The Strad Issue: February 2019
Description: Van Keulen plays both violin and viola – and takes flight
Musicians: Isabelle van Keulen (violin and viola) NDR Radiophilharmonie/Andrew Manze, Keri-Lynn Wilson, Andrew Litton
Works: PROKOFIEV Violin Concerto no.1; WALTON Viola Concerto; VAUGHAN WILLIAMS The Lark Ascending
Catalogue Number: CHALLENGE CLASSICS CC72793
In her booklet notes, Isabelle van Keulen identifies these three pieces as ‘works without theatrics, without pretensions’, a description that could apply equally to her interpretations.
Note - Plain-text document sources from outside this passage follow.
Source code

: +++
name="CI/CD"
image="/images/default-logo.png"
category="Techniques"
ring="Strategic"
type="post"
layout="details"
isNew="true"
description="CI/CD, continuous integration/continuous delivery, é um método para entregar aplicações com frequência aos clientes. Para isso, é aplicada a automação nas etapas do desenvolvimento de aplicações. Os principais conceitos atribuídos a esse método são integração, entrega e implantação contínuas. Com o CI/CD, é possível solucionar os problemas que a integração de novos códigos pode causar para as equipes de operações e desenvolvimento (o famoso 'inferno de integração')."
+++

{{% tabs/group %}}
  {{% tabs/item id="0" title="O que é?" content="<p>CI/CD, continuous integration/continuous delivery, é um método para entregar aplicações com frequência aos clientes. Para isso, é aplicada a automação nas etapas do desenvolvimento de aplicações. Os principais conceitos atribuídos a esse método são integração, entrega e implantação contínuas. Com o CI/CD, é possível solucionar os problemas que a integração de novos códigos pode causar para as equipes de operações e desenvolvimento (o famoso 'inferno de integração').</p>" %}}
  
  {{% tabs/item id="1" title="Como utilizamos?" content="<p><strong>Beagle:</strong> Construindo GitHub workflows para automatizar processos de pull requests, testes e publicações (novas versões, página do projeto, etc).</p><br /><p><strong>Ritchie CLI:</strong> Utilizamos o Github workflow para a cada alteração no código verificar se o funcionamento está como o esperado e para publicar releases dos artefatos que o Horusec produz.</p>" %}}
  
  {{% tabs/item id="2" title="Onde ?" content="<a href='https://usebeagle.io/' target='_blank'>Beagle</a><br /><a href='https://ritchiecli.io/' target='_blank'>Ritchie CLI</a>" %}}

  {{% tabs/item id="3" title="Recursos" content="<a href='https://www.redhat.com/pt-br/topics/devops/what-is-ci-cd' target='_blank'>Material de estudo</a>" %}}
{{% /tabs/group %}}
While capturing the freely soaring avian spirit in The Lark Ascending, van Keulen carefully underlines the music’s folk roots. This is no artful sketch following careful study, but rather a sincere ode to the lark and an instinctive, colla parte commentary on its flight.
There’s some very fine playing in Walton’s Viola Concerto also, but it is less impressive overall. The mood of the first movement is difficult to place and while all else is present and correct, there are relatively few moments – one is her poetic handling of the returning themes in the finale – that push you to the edge of your seat.
The same cannot be said for Prokofiev’s Violin Concerto no.1, to whose first movement van Keulen brings a muted flautando quality and a wealth of half-lights of colour and dynamic that conjure an inspired, magical fantasy. For the rest of the concerto there’s an apparently effortless musicianship, suppleness and lightness of touch.
There are myriad subtle insights throughout where she, Manze and the orchestra are in delicious collusion. It’s in this piece, too, that the orchestra shines best in a warm and detailed recording.